When he was 20, Aaron moved to Paris to study with Nadia Boulanger. In his four years as her pupil, he traveled extensively across Europe, met Prokofiev and Milhaud and was exposed to the music of Webern, Bartok and Hindemith. Nadia commissioned Copland to compose his Organ Symphony for her first American tour in 1924.
When Aaron returned to New York, his European experience and pedigree earned him quite a reputation. He joined with Roger Sessions, another young composer, and together they produced concerts of new music from 1928-31. Copland’s writing about music became influential in multiple cultures.
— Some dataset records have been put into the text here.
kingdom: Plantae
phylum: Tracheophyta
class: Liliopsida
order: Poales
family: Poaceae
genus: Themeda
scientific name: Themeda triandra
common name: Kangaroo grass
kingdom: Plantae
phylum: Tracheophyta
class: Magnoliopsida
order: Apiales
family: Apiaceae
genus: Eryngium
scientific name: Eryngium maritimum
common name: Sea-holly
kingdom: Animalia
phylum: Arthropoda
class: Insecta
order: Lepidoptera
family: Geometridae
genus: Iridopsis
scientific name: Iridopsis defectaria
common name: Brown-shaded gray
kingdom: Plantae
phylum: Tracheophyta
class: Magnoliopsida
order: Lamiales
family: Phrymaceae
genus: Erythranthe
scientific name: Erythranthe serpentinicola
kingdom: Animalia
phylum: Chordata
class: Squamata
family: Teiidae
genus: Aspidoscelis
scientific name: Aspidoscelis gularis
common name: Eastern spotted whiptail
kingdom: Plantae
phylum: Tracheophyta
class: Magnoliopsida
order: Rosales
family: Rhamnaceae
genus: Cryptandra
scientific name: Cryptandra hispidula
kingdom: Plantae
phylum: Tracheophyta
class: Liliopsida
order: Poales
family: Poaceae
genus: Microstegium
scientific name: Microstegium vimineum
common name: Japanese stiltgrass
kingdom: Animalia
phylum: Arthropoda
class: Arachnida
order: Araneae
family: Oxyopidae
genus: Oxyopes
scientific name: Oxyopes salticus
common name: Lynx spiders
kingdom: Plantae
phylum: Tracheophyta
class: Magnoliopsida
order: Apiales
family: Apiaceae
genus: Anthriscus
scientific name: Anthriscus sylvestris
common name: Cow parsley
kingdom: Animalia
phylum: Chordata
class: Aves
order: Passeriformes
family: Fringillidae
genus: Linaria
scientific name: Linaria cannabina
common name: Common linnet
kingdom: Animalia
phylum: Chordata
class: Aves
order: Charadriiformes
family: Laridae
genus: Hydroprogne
He was a well-respected teacher and was sought out by many younger composers, including Leonard Bernstein.
Aaron Copland wrote for film and the concert stage, but some of his best known works were his ballets: Billy the Kid, Rodeo and Appalachian Spring. The titles of these works display Copland’s individual style he cultivated in the middle of the 20th century – a distinct American voice. He utilized folk tunes and harmonic idioms that evoked the people and culture of America, much in the same way that Dvorak and Bartok exemplified their nationalism.
By the 1950s, Copland’s popularity with younger composers began to wane. He flirted with other styles of music yet his voice remained consistent even as the musical landscape of the 60s and 70s changed around him. He retired from teaching in 1965 and lived at Cortlandt Manor in New York. His health slowly deteriorated and he lost his battle will Alzheimer’s in 1990. After his death, his substantial wealth became a charitable fund benefiting composers and performers of new music.